* _How to complete this task_
Each line from the one containing "left elbow: (392, 312)" through the final line of the records is to be repeated exactly, with no additions.

* _Records for the exercise_
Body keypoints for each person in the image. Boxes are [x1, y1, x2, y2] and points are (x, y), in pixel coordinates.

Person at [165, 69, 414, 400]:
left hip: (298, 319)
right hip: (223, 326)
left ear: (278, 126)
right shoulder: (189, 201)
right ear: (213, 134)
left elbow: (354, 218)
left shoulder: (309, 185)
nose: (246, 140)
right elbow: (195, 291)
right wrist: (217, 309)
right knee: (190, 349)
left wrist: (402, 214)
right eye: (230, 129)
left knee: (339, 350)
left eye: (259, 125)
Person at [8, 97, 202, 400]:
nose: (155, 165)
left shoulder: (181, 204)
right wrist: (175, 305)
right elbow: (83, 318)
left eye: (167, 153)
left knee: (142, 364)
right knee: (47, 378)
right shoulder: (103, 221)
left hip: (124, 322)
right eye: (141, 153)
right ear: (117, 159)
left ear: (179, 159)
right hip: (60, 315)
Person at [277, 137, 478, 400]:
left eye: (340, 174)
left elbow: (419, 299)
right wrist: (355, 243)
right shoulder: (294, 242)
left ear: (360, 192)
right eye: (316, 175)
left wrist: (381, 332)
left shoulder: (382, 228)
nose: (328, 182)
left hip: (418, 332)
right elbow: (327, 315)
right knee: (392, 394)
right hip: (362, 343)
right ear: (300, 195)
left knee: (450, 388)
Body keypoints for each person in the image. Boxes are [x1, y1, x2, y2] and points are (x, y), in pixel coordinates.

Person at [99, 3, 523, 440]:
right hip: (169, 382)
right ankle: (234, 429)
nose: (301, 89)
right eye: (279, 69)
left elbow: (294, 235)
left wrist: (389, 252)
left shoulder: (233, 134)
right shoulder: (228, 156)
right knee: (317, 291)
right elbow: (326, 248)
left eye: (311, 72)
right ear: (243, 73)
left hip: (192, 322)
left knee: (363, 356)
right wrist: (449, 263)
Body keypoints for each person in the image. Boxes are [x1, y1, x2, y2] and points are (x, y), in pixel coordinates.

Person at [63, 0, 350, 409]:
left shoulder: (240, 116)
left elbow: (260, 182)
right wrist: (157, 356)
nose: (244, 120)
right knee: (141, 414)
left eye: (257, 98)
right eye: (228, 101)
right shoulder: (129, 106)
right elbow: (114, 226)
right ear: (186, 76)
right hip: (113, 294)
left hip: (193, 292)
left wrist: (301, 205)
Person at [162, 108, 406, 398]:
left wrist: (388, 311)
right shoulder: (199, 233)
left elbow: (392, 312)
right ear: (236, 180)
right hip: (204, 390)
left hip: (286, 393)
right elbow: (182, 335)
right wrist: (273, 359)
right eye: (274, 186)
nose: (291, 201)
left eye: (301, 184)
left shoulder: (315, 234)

* _Response to the task_
left elbow: (392, 312)
right ear: (236, 180)
right hip: (204, 390)
left hip: (286, 393)
right elbow: (182, 335)
right wrist: (273, 359)
right eye: (274, 186)
nose: (291, 201)
left eye: (301, 184)
left shoulder: (315, 234)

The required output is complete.